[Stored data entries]

+++++

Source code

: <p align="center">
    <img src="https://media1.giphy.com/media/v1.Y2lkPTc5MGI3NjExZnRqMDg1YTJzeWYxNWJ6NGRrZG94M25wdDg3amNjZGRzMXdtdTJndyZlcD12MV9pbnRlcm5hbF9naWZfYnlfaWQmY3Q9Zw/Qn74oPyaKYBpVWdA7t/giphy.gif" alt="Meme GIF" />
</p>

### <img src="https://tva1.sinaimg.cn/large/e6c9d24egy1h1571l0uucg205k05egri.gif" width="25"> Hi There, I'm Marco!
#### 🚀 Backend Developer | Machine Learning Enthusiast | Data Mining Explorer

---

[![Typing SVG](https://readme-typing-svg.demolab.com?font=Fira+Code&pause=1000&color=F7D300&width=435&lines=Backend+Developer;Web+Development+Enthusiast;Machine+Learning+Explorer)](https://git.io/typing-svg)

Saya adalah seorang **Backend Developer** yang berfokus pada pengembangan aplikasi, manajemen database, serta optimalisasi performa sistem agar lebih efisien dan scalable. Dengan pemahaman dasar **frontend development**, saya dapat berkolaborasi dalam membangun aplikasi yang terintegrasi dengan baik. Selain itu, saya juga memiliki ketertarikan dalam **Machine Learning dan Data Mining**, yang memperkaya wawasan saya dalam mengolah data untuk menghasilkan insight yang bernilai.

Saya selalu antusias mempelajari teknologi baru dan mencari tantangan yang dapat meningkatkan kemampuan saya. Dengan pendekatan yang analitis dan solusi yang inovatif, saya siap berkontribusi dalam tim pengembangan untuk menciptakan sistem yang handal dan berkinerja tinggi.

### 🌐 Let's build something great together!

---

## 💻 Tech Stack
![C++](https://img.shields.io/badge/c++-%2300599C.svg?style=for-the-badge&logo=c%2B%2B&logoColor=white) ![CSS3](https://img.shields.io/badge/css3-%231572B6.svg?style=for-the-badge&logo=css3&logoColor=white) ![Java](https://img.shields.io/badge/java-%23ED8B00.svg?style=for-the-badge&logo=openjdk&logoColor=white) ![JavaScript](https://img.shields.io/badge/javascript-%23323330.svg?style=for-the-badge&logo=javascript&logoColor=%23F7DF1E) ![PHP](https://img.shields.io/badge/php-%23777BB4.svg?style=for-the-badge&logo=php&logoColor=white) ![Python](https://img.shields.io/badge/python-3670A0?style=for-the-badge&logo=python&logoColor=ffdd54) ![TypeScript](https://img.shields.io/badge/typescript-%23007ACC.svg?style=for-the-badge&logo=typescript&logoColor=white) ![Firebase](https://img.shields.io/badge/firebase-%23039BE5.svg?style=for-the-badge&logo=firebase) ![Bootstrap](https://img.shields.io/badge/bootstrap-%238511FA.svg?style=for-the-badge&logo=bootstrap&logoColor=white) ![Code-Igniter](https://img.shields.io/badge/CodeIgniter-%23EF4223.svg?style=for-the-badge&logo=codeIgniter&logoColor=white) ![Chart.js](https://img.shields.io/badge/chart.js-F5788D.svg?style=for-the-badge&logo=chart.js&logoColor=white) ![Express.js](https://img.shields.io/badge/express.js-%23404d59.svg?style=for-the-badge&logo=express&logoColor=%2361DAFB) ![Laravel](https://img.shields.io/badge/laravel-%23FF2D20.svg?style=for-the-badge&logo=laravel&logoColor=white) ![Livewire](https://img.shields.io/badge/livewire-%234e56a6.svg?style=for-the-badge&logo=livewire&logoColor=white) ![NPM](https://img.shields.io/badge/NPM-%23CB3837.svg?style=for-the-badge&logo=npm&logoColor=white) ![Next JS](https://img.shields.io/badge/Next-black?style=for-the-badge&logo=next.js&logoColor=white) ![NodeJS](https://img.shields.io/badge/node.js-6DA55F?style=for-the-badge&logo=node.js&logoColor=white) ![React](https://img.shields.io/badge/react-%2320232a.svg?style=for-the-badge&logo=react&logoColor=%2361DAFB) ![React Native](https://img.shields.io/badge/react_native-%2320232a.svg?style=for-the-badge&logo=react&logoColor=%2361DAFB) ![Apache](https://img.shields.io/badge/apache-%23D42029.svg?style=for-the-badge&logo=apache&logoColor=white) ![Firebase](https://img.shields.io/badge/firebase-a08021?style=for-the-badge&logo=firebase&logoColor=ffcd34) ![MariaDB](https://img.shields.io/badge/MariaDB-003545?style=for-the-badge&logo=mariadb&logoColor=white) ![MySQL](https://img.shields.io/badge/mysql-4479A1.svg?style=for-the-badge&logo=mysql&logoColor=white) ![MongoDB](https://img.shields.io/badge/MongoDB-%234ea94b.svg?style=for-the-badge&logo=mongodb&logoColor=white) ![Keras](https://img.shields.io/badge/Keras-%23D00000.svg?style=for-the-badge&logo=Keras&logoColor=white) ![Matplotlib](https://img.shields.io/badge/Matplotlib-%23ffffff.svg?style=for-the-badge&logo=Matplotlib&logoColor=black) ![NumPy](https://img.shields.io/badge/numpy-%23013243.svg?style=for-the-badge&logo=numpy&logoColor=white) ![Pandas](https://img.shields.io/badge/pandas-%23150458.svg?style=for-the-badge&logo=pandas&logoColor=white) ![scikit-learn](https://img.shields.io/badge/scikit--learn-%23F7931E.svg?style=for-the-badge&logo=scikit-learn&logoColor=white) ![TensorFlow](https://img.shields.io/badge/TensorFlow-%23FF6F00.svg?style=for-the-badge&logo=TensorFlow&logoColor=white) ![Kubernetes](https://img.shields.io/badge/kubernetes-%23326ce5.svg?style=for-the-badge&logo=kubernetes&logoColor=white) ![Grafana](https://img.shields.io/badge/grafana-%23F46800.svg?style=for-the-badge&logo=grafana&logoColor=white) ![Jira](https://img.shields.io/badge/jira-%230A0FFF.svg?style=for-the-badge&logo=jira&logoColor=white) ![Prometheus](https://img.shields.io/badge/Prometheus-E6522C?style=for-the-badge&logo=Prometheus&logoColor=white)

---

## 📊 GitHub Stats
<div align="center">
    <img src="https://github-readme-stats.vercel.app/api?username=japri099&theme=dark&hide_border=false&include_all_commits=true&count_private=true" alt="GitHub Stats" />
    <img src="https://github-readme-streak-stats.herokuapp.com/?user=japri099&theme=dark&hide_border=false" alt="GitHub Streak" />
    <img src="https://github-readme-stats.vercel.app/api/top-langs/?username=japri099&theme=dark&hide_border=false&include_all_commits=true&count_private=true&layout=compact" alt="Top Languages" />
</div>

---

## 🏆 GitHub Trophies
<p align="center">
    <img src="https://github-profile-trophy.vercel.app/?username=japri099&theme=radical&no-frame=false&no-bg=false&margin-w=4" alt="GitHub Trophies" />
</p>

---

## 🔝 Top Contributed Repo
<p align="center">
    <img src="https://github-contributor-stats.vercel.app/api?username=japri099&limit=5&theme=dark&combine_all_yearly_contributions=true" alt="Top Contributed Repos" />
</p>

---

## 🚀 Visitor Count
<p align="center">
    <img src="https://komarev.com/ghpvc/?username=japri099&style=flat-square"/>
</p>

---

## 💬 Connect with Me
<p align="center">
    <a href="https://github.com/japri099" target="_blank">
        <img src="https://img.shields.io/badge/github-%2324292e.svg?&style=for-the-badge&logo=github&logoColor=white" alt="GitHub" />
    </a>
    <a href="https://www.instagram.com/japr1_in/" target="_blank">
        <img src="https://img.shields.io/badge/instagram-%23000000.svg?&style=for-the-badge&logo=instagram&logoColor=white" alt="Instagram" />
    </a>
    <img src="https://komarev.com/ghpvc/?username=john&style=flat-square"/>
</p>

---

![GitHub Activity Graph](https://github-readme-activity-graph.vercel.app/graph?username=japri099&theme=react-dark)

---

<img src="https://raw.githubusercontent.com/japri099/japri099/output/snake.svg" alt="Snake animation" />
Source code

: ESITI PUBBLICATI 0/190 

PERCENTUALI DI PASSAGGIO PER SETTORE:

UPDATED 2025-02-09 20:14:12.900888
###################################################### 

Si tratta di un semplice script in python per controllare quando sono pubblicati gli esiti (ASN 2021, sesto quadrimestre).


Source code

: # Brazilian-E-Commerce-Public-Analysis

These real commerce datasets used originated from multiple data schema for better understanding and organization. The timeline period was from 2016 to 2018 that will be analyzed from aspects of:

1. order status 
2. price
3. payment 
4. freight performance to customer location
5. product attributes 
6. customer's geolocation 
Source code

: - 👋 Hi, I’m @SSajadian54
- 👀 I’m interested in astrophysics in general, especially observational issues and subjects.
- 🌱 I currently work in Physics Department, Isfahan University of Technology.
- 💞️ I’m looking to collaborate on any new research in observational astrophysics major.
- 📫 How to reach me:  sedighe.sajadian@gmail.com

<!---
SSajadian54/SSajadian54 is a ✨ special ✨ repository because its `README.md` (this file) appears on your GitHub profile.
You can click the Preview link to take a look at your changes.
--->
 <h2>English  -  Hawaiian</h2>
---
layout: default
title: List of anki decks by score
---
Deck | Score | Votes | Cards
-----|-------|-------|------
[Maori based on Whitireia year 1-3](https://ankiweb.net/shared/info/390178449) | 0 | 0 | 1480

+++++

The output should consist only of the lines from the one with "UPDATED 2025-02-09 20:14:12.900888" through the final line of the records above, exactly.

- _SOLUTION TO THIS TASK_
UPDATED 2025-02-09 20:14:12.900888
###################################################### 

Si tratta di un semplice script in python per controllare quando sono pubblicati gli esiti (ASN 2021, sesto quadrimestre).


Source code

: # Brazilian-E-Commerce-Public-Analysis

These real commerce datasets used originated from multiple data schema for better understanding and organization. The timeline period was from 2016 to 2018 that will be analyzed from aspects of:

1. order status 
2. price
3. payment 
4. freight performance to customer location
5. product attributes 
6. customer's geolocation 
Source code

: - 👋 Hi, I’m @SSajadian54
- 👀 I’m interested in astrophysics in general, especially observational issues and subjects.
- 🌱 I currently work in Physics Department, Isfahan University of Technology.
- 💞️ I’m looking to collaborate on any new research in observational astrophysics major.
- 📫 How to reach me:  sedighe.sajadian@gmail.com

<!---
SSajadian54/SSajadian54 is a ✨ special ✨ repository because its `README.md` (this file) appears on your GitHub profile.
You can click the Preview link to take a look at your changes.
--->
 <h2>English  -  Hawaiian</h2>
---
layout: default
title: List of anki decks by score
---
Deck | Score | Votes | Cards
-----|-------|-------|------
[Maori based on Whitireia year 1-3](https://ankiweb.net/shared/info/390178449) | 0 | 0 | 1480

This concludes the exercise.